13 februari 2009 -
Driekwart van de ambtenaren is blij met een baan bij de overheid tijdens deze economische recessie. Ruim tweederde (69 procent) van de overheidsfunctionarissen denkt dit jaar zijn baan niet te kunnen verliezen, tegenover de helft (47 procent) van de werknemers uit het bedrijfsleven.
Dat blijkt uit het InOverheid.nl 'Banenonderzoek 2009' onder 593 ambtenaren en 687 werknemers uit het bedrijfsleven.
Baanzekerheid
Terwijl een deel van de werkenden zich bij dreigende ontslagen gedeisd houdt en afwacht, gaat een ander deel juist actief op zoek naar een andere baan. Bijna driekwart (72 procent) van de werknemers uit het bedrijfsleven verklaart ‘door de financiële crisis niet minder geneigd te zijn om van baan te veranderen’. Deze werknemers azen dus op een nieuwe werkplek. Hierbij vestigen ze hun hoop op de overheid. De helft van de respondenten uit het bedrijfsleven stelt namelijk in deze financieel onzekere tijden graag bij de overheid te willen werken. Eén op de vijf geeft zelfs aan dat (baan)zekerheid de belangrijkste drijfveer is om ambtenaar te worden.
Groen gras
Respondenten die willen overstappen denken dat het gras bij de overheid groener is. ‘De overheid biedt meer kansen dan het bedrijfsleven’. Met deze stelling was 38 procent van de werknemers uit het bedrijfsleven het (helemaal) eens, tegenover één op de vijf ambtenaren. Ook denkt 44 procent van de werknemers uit het bedrijfsleven dat de doorgroeimogelijkheden binnen de overheid beter zijn dan in het bedrijfsleven.

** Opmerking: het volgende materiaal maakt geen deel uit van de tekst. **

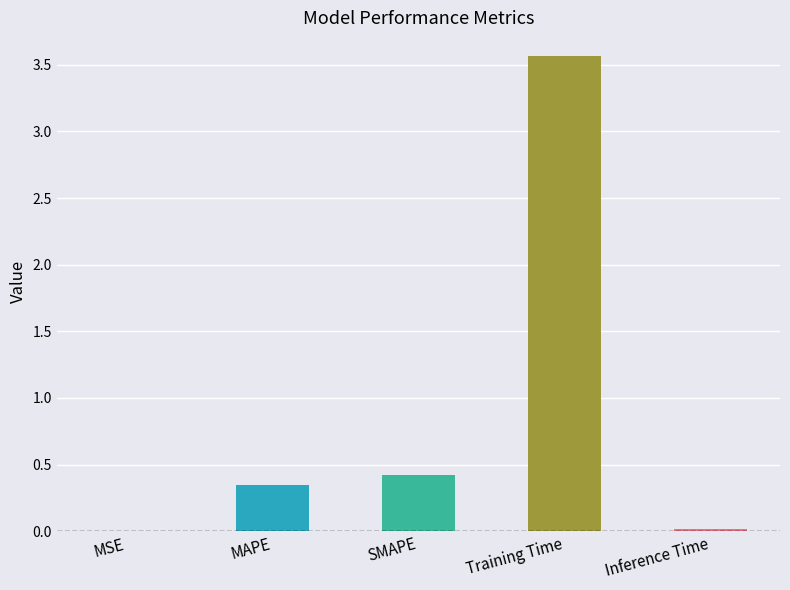

The value at Inference Time is 0.0. True or false?

False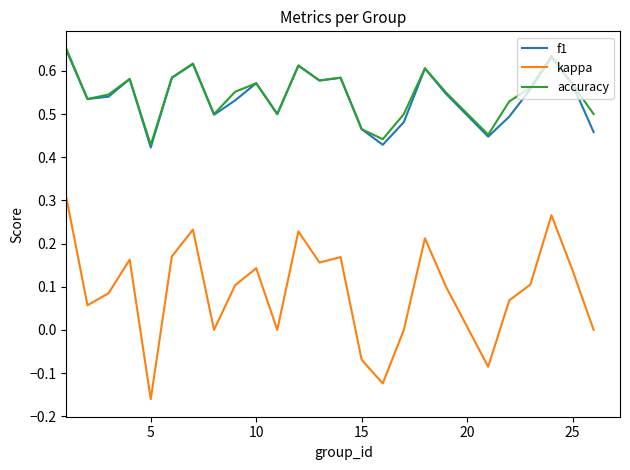

In accuracy, how many points are lower than both neighbors (excluding endpoints)?

7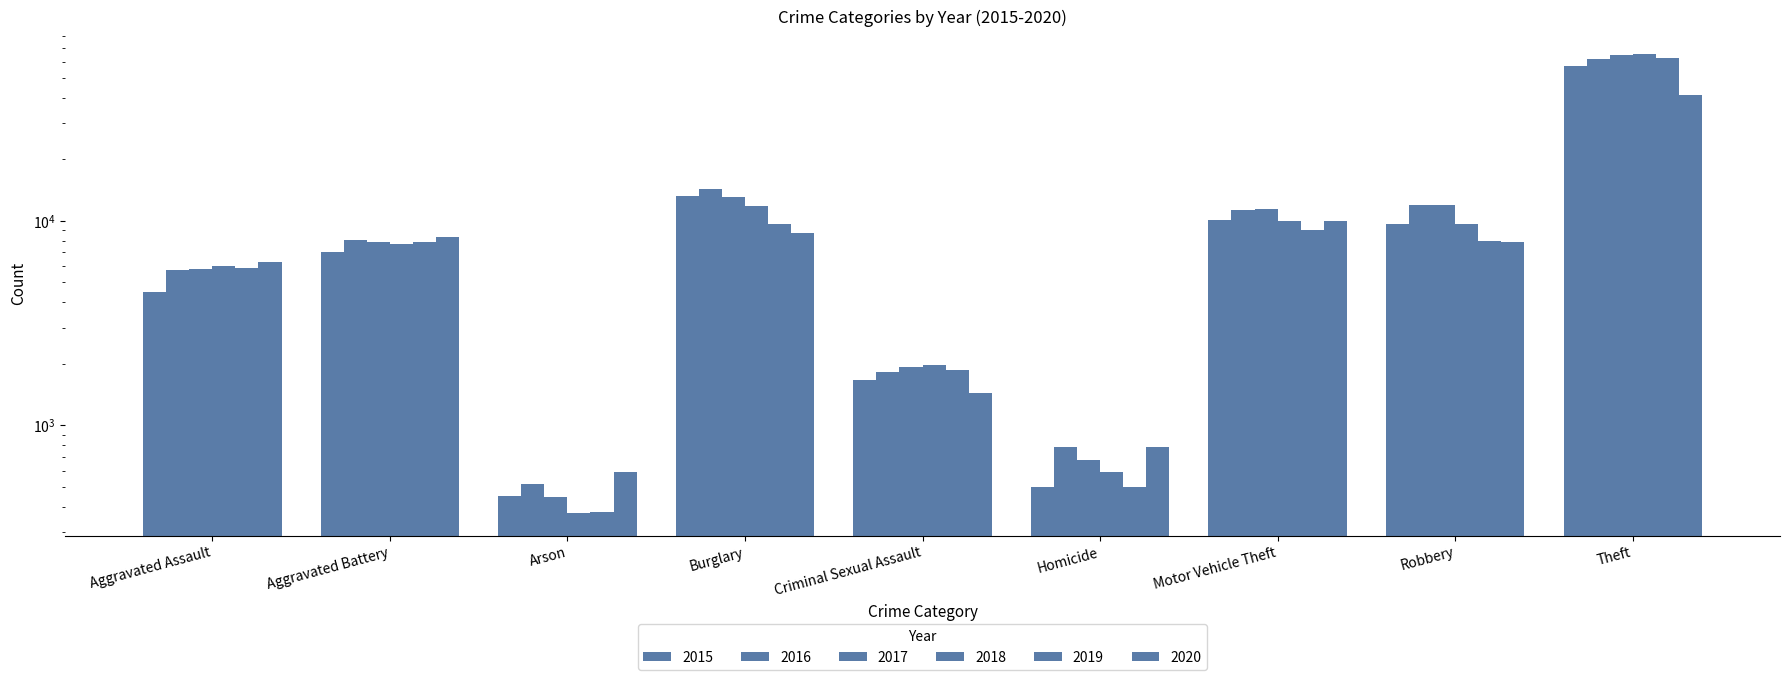

How many bars are there in each group?

6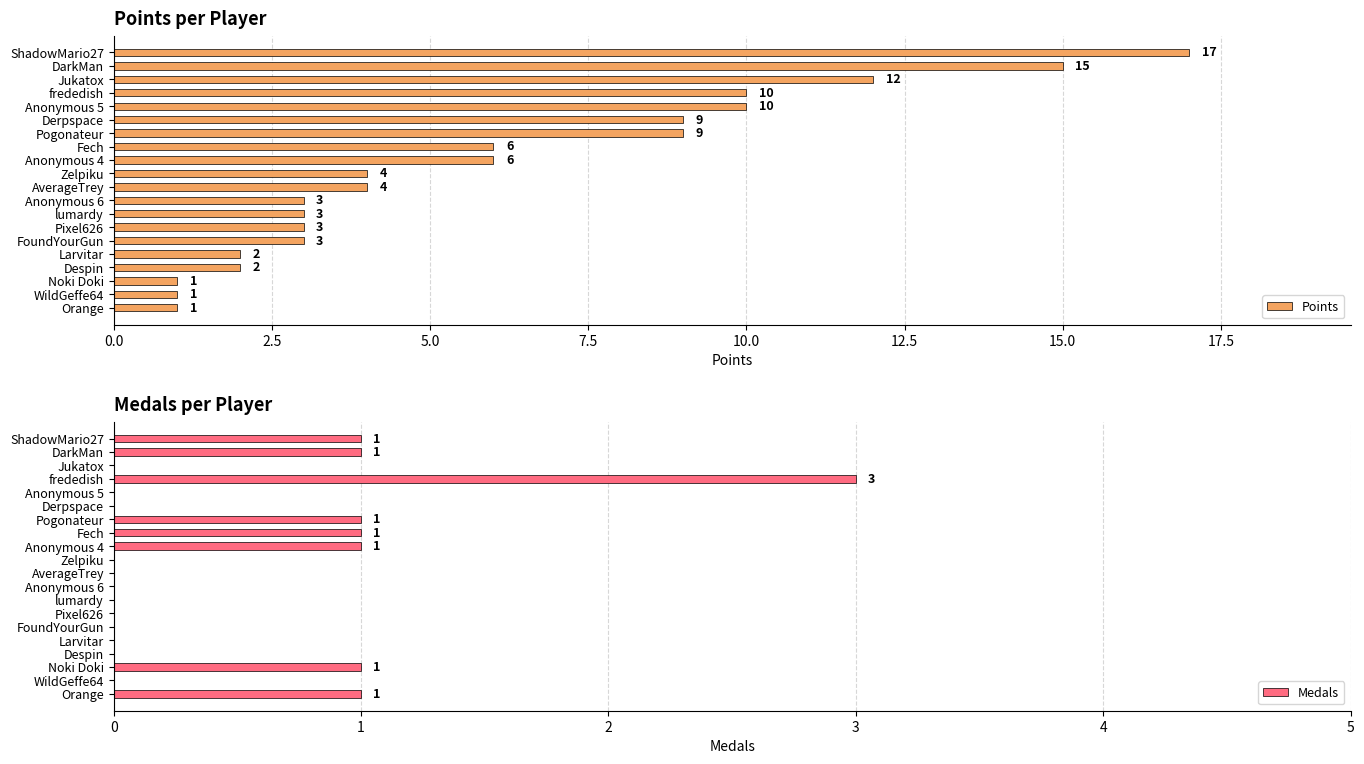

What is the approximate value of Points at Fech?

6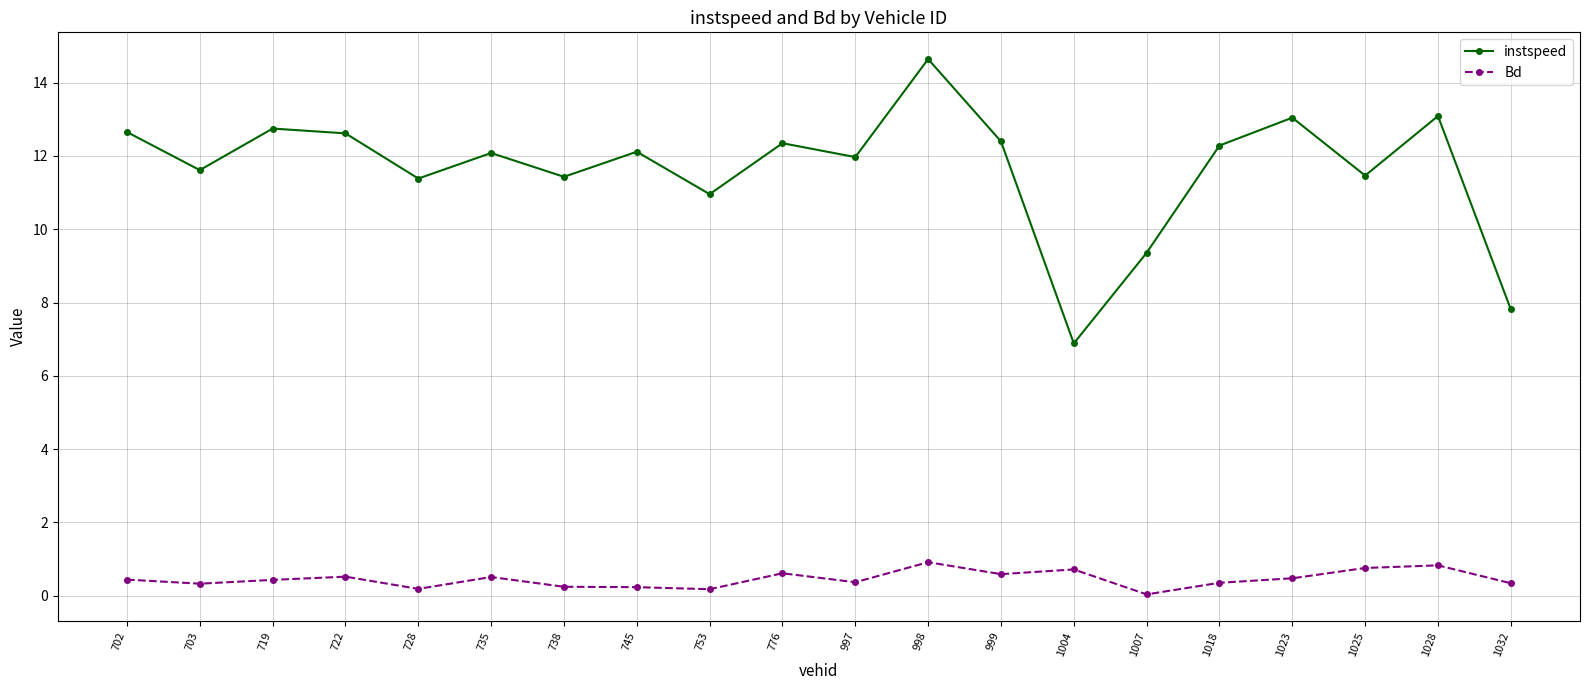

What is the spread (max minus min) of values at 997?

11.6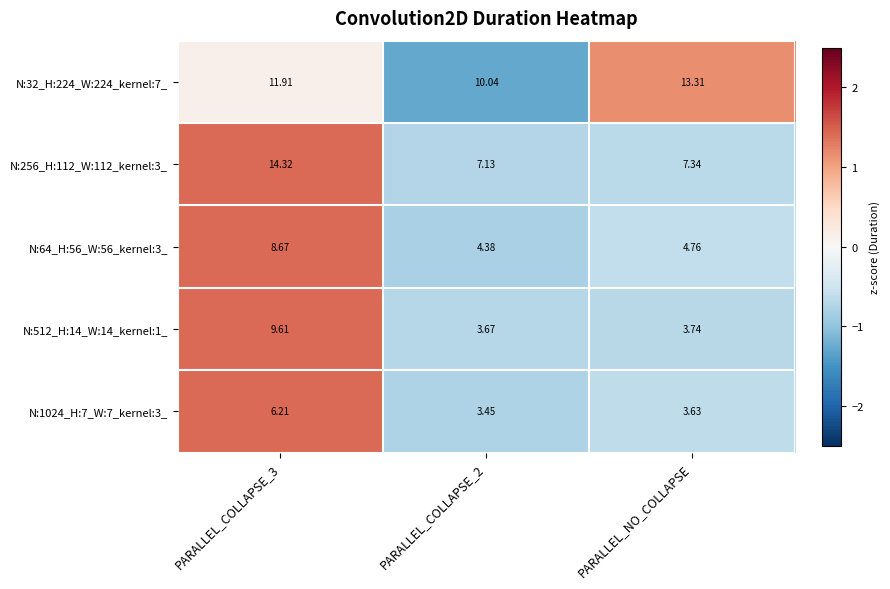

What is the total value across all series at PARALLEL_COLLAPSE_3?

50.7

Loyaliteit Twee op de vijf ambtenaren ambieert een levenslange carrière binnen de overheid. Ambtenaren van 45 jaar of ouder willen dit vaker (45 procent) dan ambtenaren tussen de 18 en 34 jaar (30 procent). Toch blijft op kortere termijn ook de jonge generatie ambtenaren de overheid trouw: ruim de helft van de jonge ambtenaren ziet zichzelf niet binnen vijf jaar in het bedrijfsleven werken.